## REQUIRED ACTION
Using the entries below, write out the line with "toaster: present [379,642,463,712]", the line with "succulent plant: present [403,338,457,367]", and every line in between, exactly as each is written.

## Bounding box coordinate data
==========

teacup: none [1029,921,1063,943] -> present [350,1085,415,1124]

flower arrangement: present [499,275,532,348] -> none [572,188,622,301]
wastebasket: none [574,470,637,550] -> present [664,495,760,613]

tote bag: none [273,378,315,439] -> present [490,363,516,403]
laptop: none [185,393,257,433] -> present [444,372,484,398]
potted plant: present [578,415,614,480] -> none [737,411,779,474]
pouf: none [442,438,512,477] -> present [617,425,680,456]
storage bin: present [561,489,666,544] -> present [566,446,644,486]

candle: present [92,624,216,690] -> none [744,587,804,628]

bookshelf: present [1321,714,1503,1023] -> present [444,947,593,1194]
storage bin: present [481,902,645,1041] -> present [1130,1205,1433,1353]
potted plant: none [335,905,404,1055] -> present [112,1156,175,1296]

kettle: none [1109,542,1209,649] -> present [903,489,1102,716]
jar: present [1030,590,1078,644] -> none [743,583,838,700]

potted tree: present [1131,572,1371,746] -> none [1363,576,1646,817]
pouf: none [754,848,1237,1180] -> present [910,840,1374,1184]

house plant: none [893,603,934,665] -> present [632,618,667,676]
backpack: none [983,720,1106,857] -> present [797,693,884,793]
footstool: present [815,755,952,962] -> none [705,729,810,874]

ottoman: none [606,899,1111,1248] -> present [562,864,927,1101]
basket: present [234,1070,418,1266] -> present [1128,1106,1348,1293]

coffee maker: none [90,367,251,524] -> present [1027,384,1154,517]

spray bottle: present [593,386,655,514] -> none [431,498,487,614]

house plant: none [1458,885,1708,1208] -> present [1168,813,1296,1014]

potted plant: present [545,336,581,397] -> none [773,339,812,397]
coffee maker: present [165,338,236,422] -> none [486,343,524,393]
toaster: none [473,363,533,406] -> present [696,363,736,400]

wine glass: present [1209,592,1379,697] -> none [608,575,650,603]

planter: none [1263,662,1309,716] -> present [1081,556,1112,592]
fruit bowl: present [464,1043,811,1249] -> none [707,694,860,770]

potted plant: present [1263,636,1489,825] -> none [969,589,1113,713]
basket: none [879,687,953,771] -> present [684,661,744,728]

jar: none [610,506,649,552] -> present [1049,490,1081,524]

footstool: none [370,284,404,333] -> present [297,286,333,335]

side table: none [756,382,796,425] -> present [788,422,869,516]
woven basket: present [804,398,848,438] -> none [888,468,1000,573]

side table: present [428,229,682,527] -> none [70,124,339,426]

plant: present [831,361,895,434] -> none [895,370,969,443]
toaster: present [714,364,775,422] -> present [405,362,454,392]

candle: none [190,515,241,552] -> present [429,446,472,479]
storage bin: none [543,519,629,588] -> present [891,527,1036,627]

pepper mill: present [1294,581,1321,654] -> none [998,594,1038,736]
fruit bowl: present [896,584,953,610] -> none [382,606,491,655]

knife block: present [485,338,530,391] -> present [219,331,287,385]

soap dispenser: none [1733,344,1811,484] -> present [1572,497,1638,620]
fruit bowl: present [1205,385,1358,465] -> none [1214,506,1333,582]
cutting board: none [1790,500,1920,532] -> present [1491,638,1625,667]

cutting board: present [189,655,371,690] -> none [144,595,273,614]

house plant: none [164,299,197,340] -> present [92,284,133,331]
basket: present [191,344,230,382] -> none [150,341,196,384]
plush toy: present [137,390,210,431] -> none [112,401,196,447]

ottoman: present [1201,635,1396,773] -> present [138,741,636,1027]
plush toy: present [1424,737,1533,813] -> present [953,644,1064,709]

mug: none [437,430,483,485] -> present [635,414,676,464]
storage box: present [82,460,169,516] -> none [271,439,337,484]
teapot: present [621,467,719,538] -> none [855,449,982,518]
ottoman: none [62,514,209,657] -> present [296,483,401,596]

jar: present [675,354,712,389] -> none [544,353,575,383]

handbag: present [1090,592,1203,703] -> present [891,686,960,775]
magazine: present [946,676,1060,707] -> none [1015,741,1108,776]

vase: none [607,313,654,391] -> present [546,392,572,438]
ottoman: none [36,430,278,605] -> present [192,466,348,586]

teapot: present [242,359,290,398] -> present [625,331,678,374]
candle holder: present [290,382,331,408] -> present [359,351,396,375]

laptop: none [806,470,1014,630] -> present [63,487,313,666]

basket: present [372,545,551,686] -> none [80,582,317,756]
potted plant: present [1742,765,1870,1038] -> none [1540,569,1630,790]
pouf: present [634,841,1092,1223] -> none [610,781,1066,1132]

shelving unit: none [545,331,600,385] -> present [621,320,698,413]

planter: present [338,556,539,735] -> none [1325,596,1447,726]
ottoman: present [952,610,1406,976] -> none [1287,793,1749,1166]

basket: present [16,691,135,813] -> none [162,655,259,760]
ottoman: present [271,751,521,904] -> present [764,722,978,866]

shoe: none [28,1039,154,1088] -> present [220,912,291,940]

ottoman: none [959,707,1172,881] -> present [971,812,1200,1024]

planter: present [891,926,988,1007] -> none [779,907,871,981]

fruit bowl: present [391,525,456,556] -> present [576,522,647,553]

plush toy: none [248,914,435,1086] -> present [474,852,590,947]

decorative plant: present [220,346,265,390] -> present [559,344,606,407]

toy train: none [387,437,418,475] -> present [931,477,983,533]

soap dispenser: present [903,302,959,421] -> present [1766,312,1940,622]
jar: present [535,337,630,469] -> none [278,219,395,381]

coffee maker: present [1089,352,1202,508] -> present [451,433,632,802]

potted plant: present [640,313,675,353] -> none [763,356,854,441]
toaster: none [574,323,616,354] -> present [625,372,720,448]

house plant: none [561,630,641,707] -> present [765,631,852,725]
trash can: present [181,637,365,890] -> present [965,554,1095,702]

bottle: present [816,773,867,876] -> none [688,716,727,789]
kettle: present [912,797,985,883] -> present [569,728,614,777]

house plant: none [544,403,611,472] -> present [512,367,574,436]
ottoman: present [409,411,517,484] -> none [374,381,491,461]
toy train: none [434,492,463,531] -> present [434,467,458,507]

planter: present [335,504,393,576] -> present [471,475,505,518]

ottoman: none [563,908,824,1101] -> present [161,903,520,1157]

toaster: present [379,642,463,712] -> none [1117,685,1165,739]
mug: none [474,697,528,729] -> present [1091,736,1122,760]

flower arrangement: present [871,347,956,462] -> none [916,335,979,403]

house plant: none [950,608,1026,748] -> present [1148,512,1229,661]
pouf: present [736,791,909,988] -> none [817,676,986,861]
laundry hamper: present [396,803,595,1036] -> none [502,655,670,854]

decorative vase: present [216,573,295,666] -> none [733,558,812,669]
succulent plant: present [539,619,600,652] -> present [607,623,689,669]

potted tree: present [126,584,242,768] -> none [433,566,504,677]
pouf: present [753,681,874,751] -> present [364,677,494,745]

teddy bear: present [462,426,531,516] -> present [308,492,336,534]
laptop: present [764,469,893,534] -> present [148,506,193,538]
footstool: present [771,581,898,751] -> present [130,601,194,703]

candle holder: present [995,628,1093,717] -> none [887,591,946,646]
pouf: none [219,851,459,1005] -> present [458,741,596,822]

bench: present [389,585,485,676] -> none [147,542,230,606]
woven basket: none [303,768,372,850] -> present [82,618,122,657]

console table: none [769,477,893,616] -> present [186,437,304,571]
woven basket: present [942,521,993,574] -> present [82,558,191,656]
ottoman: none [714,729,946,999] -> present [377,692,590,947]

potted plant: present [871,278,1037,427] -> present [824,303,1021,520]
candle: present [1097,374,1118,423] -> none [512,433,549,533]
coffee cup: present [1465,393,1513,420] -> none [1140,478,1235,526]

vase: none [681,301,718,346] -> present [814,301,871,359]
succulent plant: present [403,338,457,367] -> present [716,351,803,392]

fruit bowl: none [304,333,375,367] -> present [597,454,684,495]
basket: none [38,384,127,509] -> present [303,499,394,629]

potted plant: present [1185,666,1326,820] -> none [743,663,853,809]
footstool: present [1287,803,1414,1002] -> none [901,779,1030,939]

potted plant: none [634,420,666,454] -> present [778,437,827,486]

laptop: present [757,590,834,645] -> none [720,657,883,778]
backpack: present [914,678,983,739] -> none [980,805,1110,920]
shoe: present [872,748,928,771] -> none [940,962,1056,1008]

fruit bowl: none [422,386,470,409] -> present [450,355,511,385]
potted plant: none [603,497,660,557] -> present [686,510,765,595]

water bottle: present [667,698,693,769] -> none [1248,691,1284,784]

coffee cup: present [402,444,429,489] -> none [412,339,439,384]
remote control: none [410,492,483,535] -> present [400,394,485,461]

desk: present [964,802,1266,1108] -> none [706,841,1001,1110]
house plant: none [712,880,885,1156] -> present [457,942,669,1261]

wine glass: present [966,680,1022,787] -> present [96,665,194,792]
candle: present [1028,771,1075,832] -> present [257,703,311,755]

==========

## FINISHED EXERCISE
toaster: present [379,642,463,712] -> none [1117,685,1165,739]
mug: none [474,697,528,729] -> present [1091,736,1122,760]

flower arrangement: present [871,347,956,462] -> none [916,335,979,403]

house plant: none [950,608,1026,748] -> present [1148,512,1229,661]
pouf: present [736,791,909,988] -> none [817,676,986,861]
laundry hamper: present [396,803,595,1036] -> none [502,655,670,854]

decorative vase: present [216,573,295,666] -> none [733,558,812,669]
succulent plant: present [539,619,600,652] -> present [607,623,689,669]

potted tree: present [126,584,242,768] -> none [433,566,504,677]
pouf: present [753,681,874,751] -> present [364,677,494,745]

teddy bear: present [462,426,531,516] -> present [308,492,336,534]
laptop: present [764,469,893,534] -> present [148,506,193,538]
footstool: present [771,581,898,751] -> present [130,601,194,703]

candle holder: present [995,628,1093,717] -> none [887,591,946,646]
pouf: none [219,851,459,1005] -> present [458,741,596,822]

bench: present [389,585,485,676] -> none [147,542,230,606]
woven basket: none [303,768,372,850] -> present [82,618,122,657]

console table: none [769,477,893,616] -> present [186,437,304,571]
woven basket: present [942,521,993,574] -> present [82,558,191,656]
ottoman: none [714,729,946,999] -> present [377,692,590,947]

potted plant: present [871,278,1037,427] -> present [824,303,1021,520]
candle: present [1097,374,1118,423] -> none [512,433,549,533]
coffee cup: present [1465,393,1513,420] -> none [1140,478,1235,526]

vase: none [681,301,718,346] -> present [814,301,871,359]
succulent plant: present [403,338,457,367] -> present [716,351,803,392]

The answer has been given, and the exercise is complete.